- WHAT YOU ARE ASKED TO DO: Search the listing below for "隐私政策". Copy each matching line.

- SOURCE MATERIAL:
☆ ☆ ☆ ☆ ☆ ☆ ☆
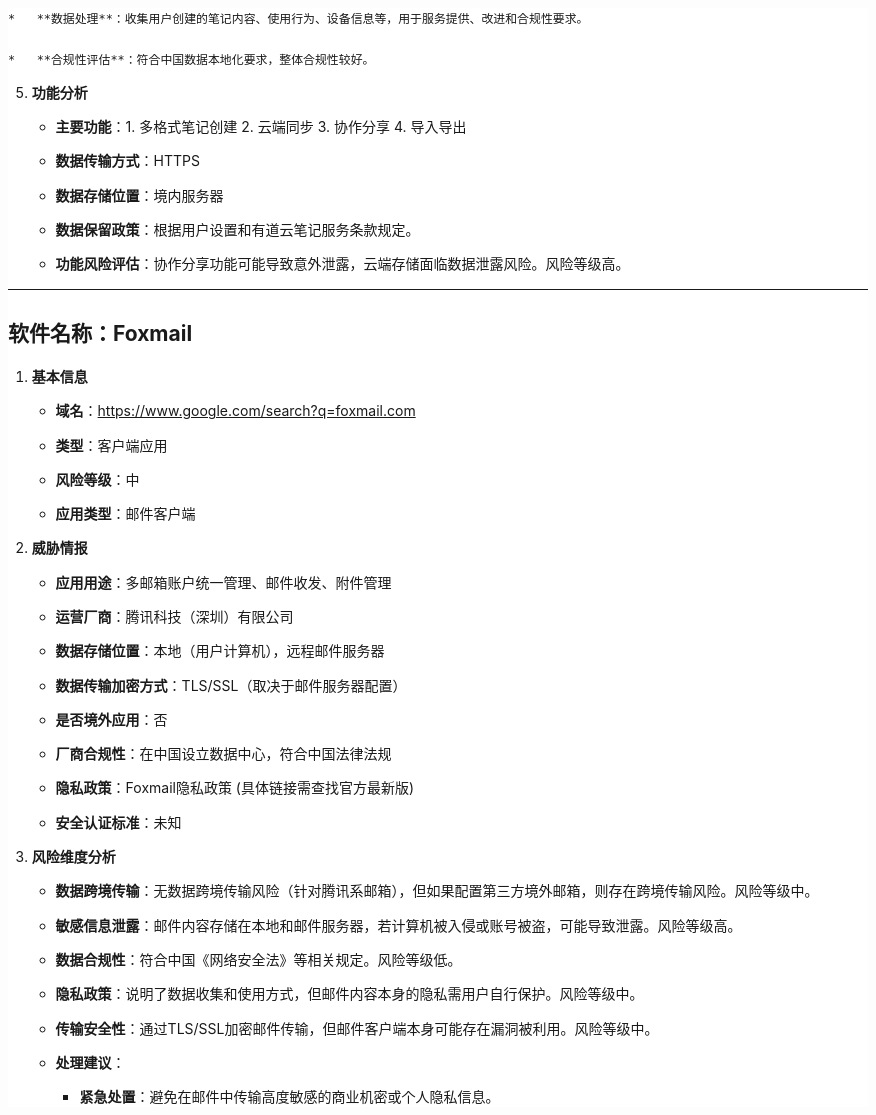     *   **数据处理**：收集用户创建的笔记内容、使用行为、设备信息等，用于服务提供、改进和合规性要求。
        
    *   **合规性评估**：符合中国数据本地化要求，整体合规性较好。
        
5.  **功能分析**
    
    *   **主要功能**：1. 多格式笔记创建 2. 云端同步 3. 协作分享 4. 导入导出
        
    *   **数据传输方式**：HTTPS
        
    *   **数据存储位置**：境内服务器
        
    *   **数据保留政策**：根据用户设置和有道云笔记服务条款规定。
        
    *   **功能风险评估**：协作分享功能可能导致意外泄露，云端存储面临数据泄露风险。风险等级高。
        

---

## 软件名称：Foxmail

1.  **基本信息**
    
    *   **域名**：https://www.google.com/search?q=foxmail.com
        
    *   **类型**：客户端应用
        
    *   **风险等级**：中
        
    *   **应用类型**：邮件客户端
        
2.  **威胁情报**
    
    *   **应用用途**：多邮箱账户统一管理、邮件收发、附件管理
        
    *   **运营厂商**：腾讯科技（深圳）有限公司
        
    *   **数据存储位置**：本地（用户计算机），远程邮件服务器
        
    *   **数据传输加密方式**：TLS/SSL（取决于邮件服务器配置）
        
    *   **是否境外应用**：否
        
    *   **厂商合规性**：在中国设立数据中心，符合中国法律法规
        
    *   **隐私政策**：Foxmail隐私政策 (具体链接需查找官方最新版)
        
    *   **安全认证标准**：未知
        
3.  **风险维度分析**
    
    *   **数据跨境传输**：无数据跨境传输风险（针对腾讯系邮箱），但如果配置第三方境外邮箱，则存在跨境传输风险。风险等级中。
        
    *   **敏感信息泄露**：邮件内容存储在本地和邮件服务器，若计算机被入侵或账号被盗，可能导致泄露。风险等级高。
        
    *   **数据合规性**：符合中国《网络安全法》等相关规定。风险等级低。
        
    *   **隐私政策**：说明了数据收集和使用方式，但邮件内容本身的隐私需用户自行保护。风险等级中。
        
    *   **传输安全性**：通过TLS/SSL加密邮件传输，但邮件客户端本身可能存在漏洞被利用。风险等级中。
        
    *   **处理建议**：
        
        *   **紧急处置**：避免在邮件中传输高度敏感的商业机密或个人隐私信息。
☆ ☆ ☆ ☆ ☆ ☆ ☆
- SOLUTION FOR THIS TASK:
    *   **隐私政策**：Foxmail隐私政策 (具体链接需查找官方最新版)
    *   **隐私政策**：说明了数据收集和使用方式，但邮件内容本身的隐私需用户自行保护。风险等级中。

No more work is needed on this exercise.